§ Supplied information:
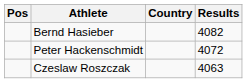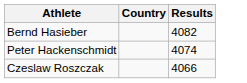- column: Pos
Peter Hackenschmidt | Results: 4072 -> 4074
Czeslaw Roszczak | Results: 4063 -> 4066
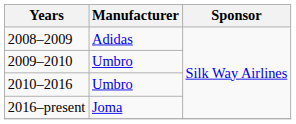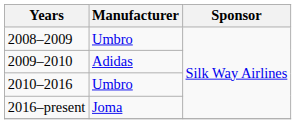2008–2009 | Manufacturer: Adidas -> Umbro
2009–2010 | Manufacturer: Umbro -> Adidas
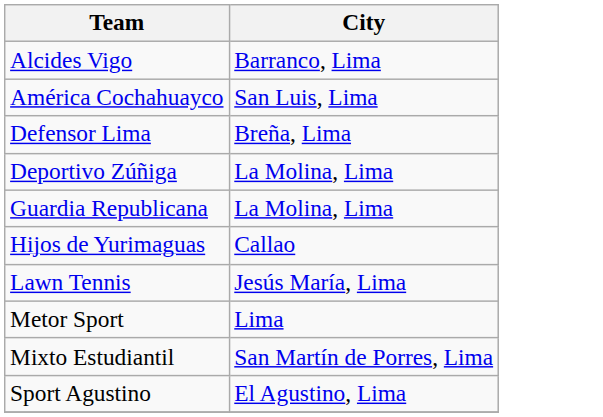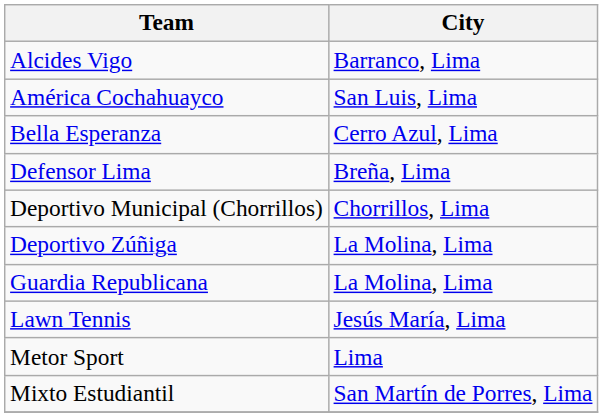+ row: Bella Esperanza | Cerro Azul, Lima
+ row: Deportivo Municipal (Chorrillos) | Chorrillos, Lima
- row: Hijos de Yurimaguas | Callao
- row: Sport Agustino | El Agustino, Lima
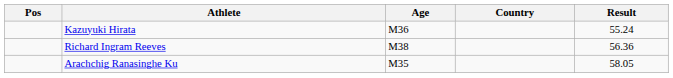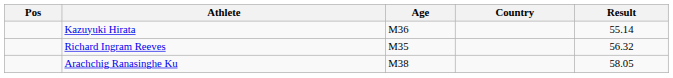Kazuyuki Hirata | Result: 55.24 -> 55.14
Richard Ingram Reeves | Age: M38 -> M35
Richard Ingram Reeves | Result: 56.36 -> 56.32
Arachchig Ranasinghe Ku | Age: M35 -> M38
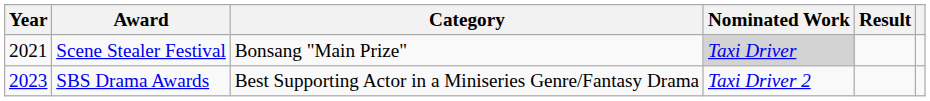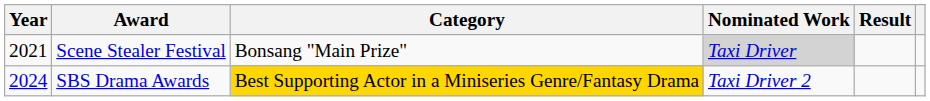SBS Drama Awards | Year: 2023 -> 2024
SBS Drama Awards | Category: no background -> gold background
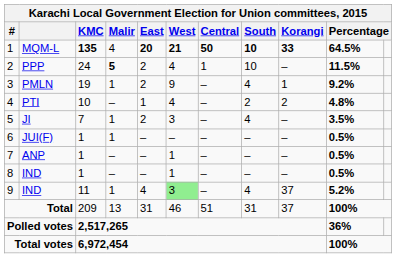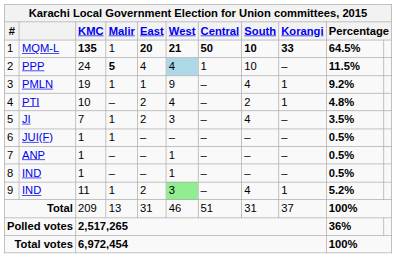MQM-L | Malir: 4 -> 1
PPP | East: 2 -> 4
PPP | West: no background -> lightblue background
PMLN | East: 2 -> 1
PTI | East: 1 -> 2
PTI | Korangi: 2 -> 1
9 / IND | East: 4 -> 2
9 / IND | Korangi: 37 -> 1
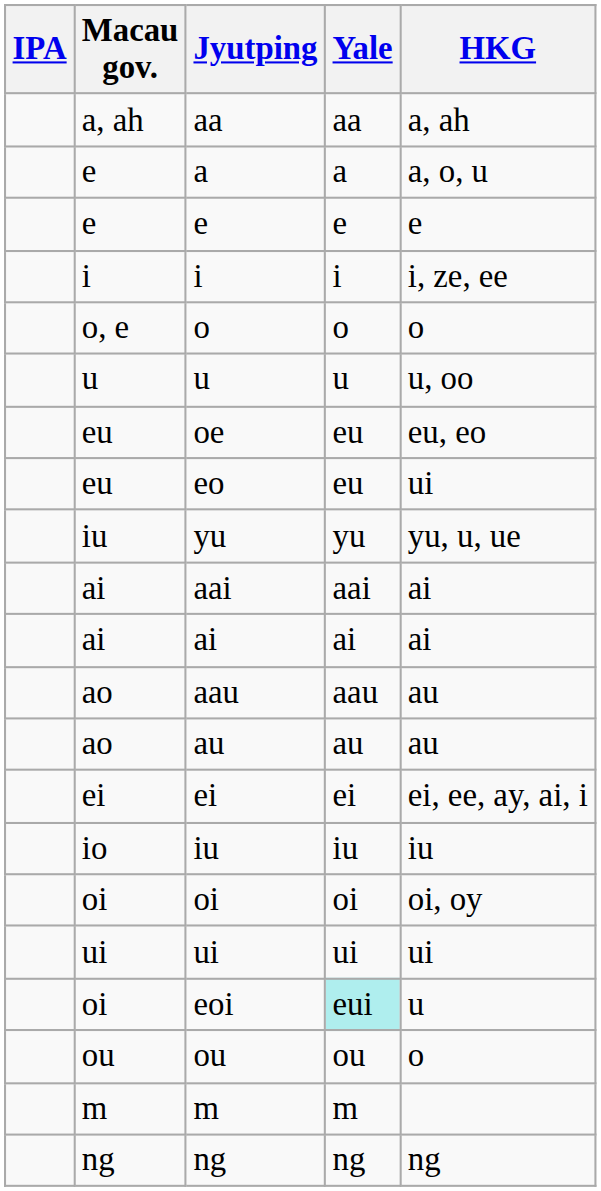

...

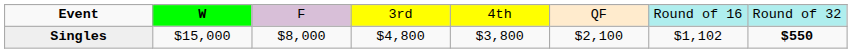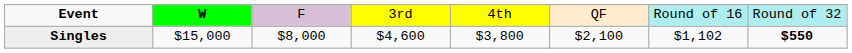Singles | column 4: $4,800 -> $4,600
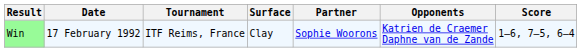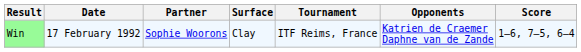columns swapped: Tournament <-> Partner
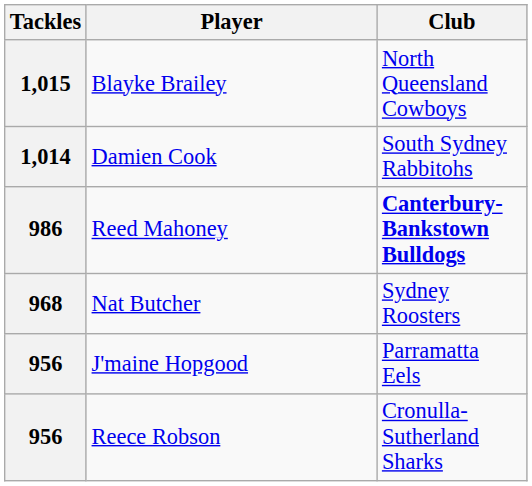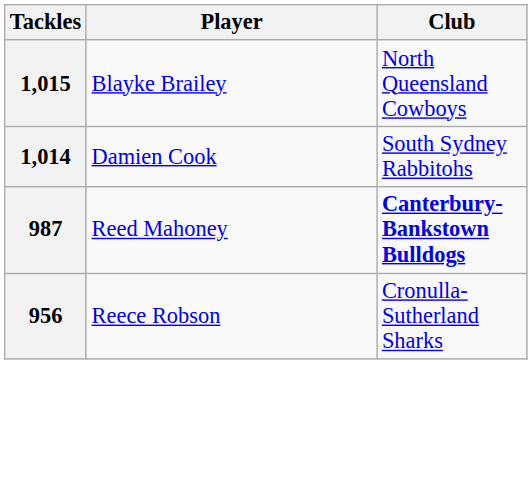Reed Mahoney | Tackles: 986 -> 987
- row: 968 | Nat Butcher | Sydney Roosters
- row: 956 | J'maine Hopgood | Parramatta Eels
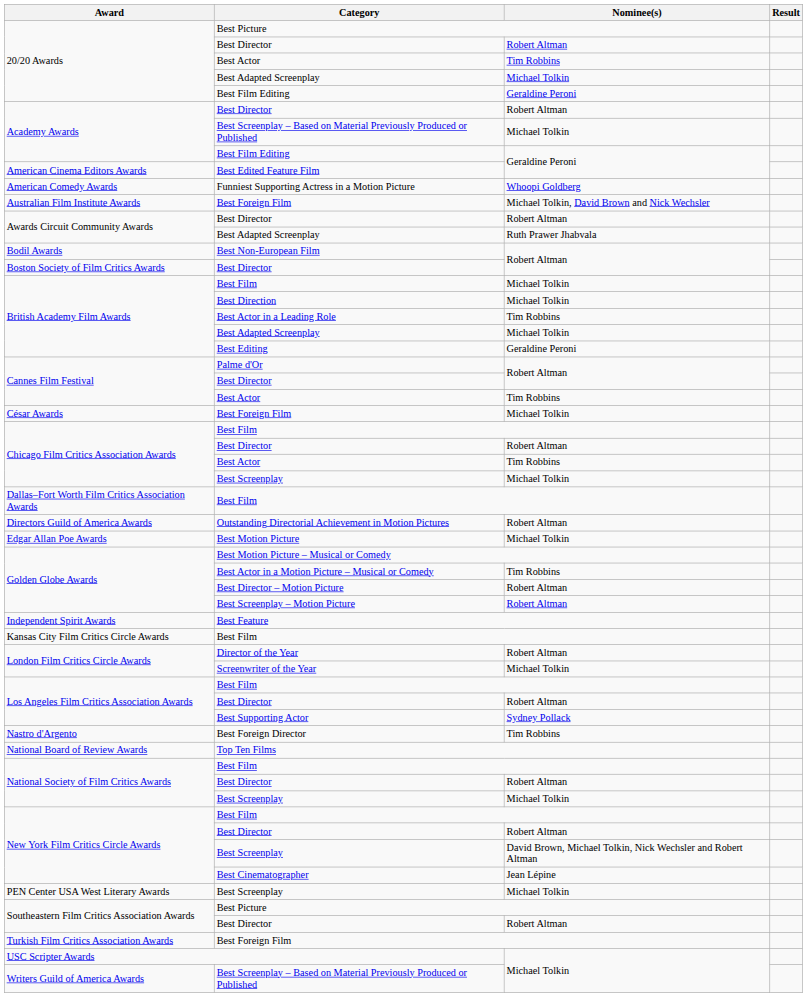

§ Instruction:
Can you write out again everything from the row containing "Singles | column 4: $4,800 -> $4,600" down to the row containing "- row: 956 |", substituting "Tackles made" for "Tackles" and keeping all else as it is, with the pictures left out?

§ Result for this task:
Singles | column 4: $4,800 -> $4,600
columns swapped: Tournament <-> Partner
Reed Mahoney | Tackles made: 986 -> 987
- row: 968 | Nat Butcher | Sydney Roosters
- row: 956 | J'maine Hopgood | Parramatta Eels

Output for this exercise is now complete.